Sebelumnya, Ketua Adat dari Keerom, Papua, Gasper May, menyatakan bahwa Lukas Enembe harus memberikan klarifikasi dan menerima panggilan KPK. Masyarakat Papua juga tidak boleh ikut campur akan kasus hukum Lukas, walau mereka mengetahuinya. Mereka juga tidak boleh terprovokasi oleh propaganda yang sengaja disebarkan agar makin banyak warga yang pro Lukas lalu melindunginya.
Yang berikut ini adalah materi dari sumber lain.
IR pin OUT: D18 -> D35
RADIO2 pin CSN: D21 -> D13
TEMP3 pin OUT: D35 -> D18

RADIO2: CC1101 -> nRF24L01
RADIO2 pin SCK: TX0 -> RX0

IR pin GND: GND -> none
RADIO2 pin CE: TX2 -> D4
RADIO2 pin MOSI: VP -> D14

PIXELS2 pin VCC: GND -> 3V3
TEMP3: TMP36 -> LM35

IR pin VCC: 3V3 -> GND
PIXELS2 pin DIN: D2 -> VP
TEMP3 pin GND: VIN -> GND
Dalam artian, Lukas Enembe harus taat hukum dan menurut pada aturan negara. Walau ia seorang gubernur tetapi tetap seorang warga negara yang taat hukum, karena Indonesia adalah negara hukum. Jangan sampai ia merasa sebagai seorang pejabat tinggi, dan berusaha berkelit dari panggilan KPK, karena di negeri ini tidak ada orang yang kebal hukum.
Masyarakat Papua juga diminta tertib dan tidak mau di pecah belah gara-gara kasus Lukas. Biarkan KPK bekerja agar kasus ini lekas selesai. Jika masyarakat tetap ngotot ingin berjaga di sekitar rumah Lukas, mereka bisa dipidana karena dianggap menghalangi proses hukum seorang tersangka.
Masyarakat juga dihimbau untuk tenang dan tidak terpengaruh hoaks atau propaganda yang beredar di dunia maya. Kasus Lukas Enembe adalah murni korupsi, bukan politik. Tidak ada kecurangan di dalamnya, atau ajakan untuk mengkasuskan Lukas dari lawan politiknya (yang menginginkan jabatannya). KPK sudah menyelidiki kasus ini sejak bertahun-tahun lalu dan tidak ada kaitannya dengan politik.
Lukas Enembe jangan hanya bersembunyi di rumahnya dan pura-pura sakit karena tindakannya sama sekali tidak jantan. Seharusnya ia taat hukum dan sebagai gubernur maka ia sudah mengerti bagaimana hukum di Indonesia.
Jika Lukas tidak mau kooperatif maka kasusnya tidak akan pernah selesai. Masyarakat Papua yang dirugikan karena mereka jadi susah mengurus adminsitrasi, karena butuh tanda tangan sang gubernur, sementara Lukas tidak masuk kerja selama lebih dari sebulan. Lukas Enembe harus menghadapi masalahya dan menaati hukum di Indonesia dan jangan beralasan sakit, karena akan merugikan banyak orang.